If we decide to ignore these growing problems, the harm will not be limited to those seniors on Medicare today. For our children, and their children, Medicare and Social Security may not be available at all. Quite simply, our failure to address the problems of today will mean that the safety and security of our future generations will be irreparably harmed. 

I believe that it is absolutely irresponsible to turn a blind eye to these challenges. That is precisely why House Republicans – with the leadership of House Budget Committee Chairman Paul Ryan (R-WI) – have passed a budget resolution for Fiscal Year 2013 called the Path to Prosperity.

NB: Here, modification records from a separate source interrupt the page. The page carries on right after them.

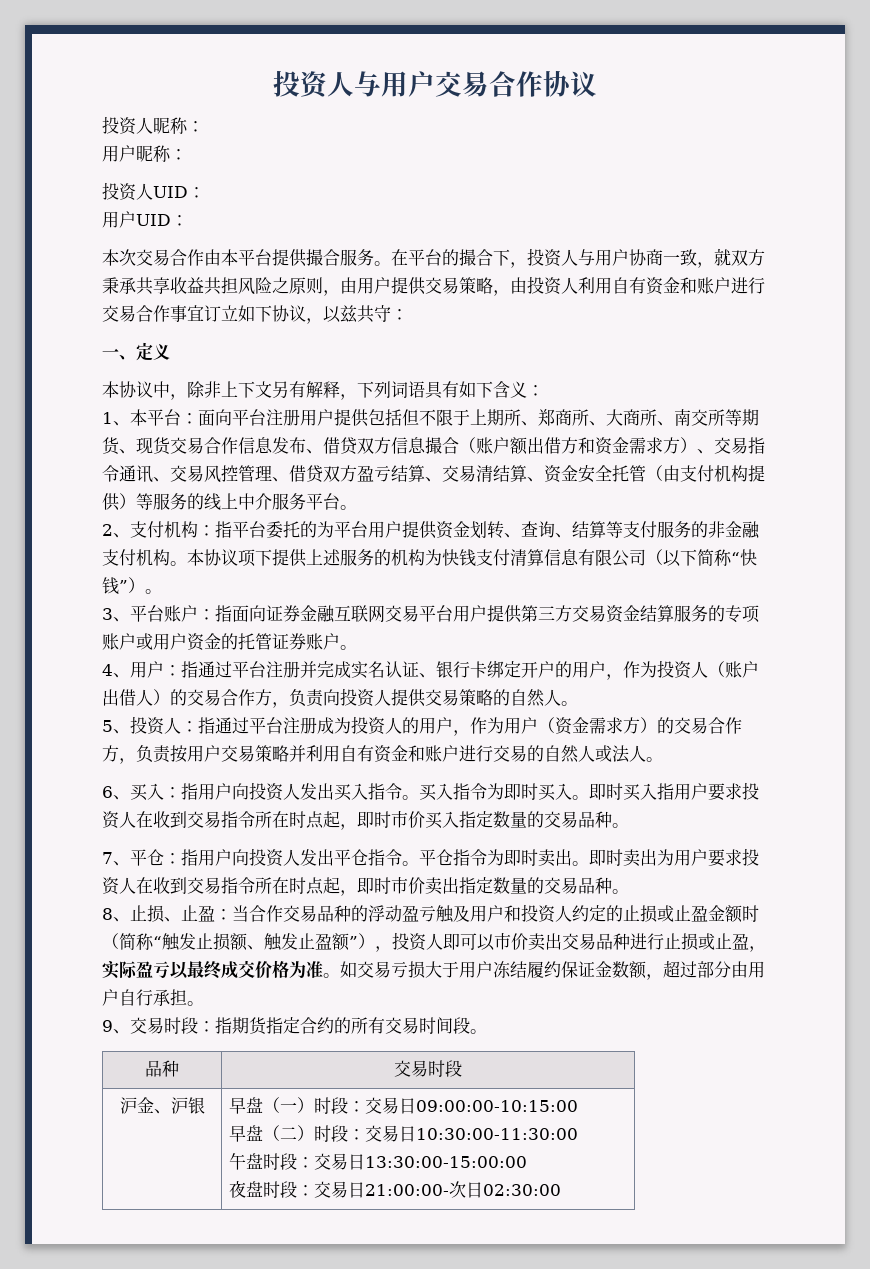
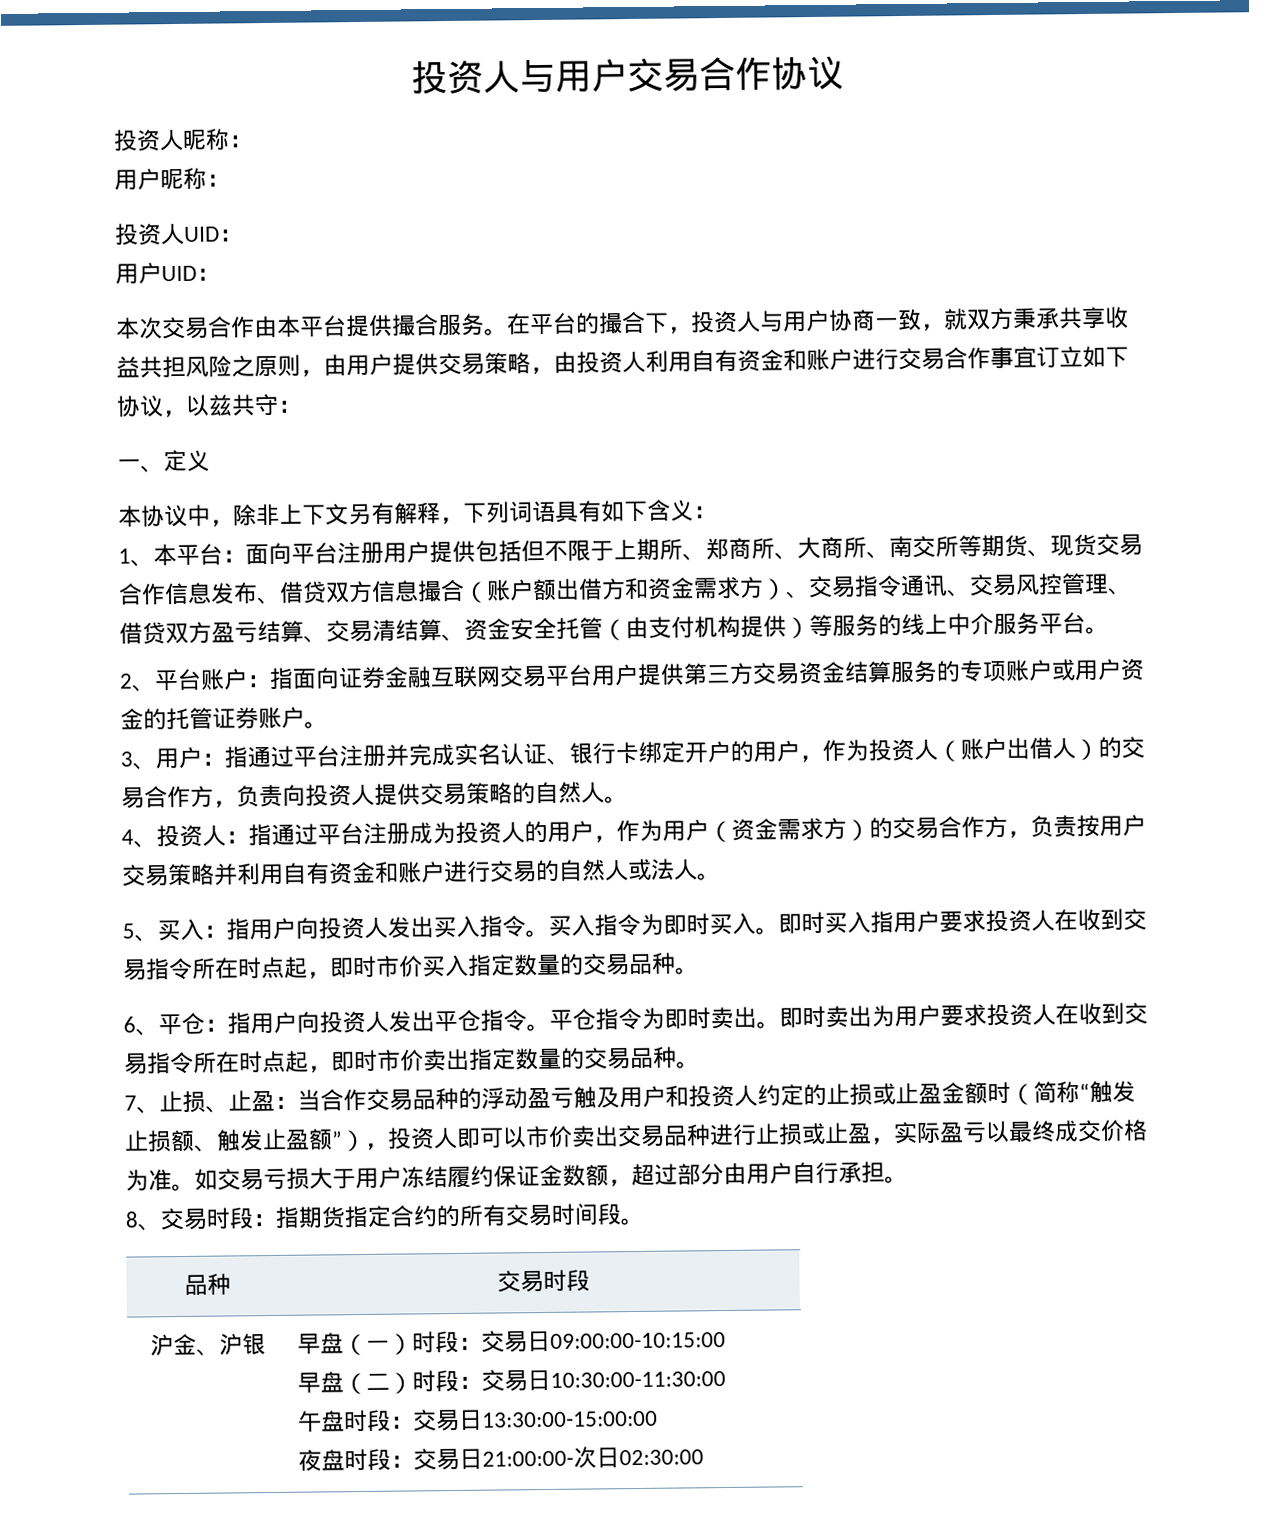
[130,521,760,539] [102,549,757,567] [102,577,162,595] [102,608,130,622] 支付机构：指平台委托的为平台用户提供资金划转、查询、结算等支付服务的非金融支付机构。本协议项下提供上述服务的机构为快钱支付清算信息有限公司（以下简称“快钱”）。 // 3、 -> (156, 688) none
[102,664,113,676] 4 -> [120,751,133,767] 3
[102,720,113,732] 5 -> [121,829,134,845] 4
[102,786,113,798] 6 -> [122,923,135,939] 5
[102,852,113,864] 7 -> [123,1016,136,1033] 6
[102,908,113,920] 8 -> [124,1095,137,1111] 7
[102,1020,113,1032] 9 -> [125,1211,139,1228] 8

This proposal is a good starting point to discuss the ways in which commonsense reforms to Medicare will ensure its solvency for future generations. The Path to Prosperity would not change the Medicare programs for individuals who are 55 or older. 

However, for those younger than 55, it would provide a premium support system for beneficiaries, allowing them – as current beneficiaries do in Medicare Advantage – to make the health care choices that are best for these individuals and their families. Even more important, the Path to Prosperity ensures that current and Medicare beneficiaries have a program that supports them in their health choices. Absent reforms like the Path to Prosperity, seniors may lose that benefit in the next decade. 

I will never support a proposal that intends to gut Medicare as Obamacare did when the bill – which I strongly opposed – cut billions from the program and spent those funds on a new entitlement that will not benefit seniors. Additionally, Obamacare created an unelected panel of bureaucrats called the Independent Payment Advisory Board (IPAB) to find further cuts in Medicare. This will result in rationed care and is the centerpiece of President Obama's Medicare reform plan. 

As a physician, a father, and grandfather, I wholeheartedly believe that it is time that we protect seniors currently in the program and the next generation from the threat of bankruptcy and higher costs. I am committed to working toward Medicare reform that achieves these goals.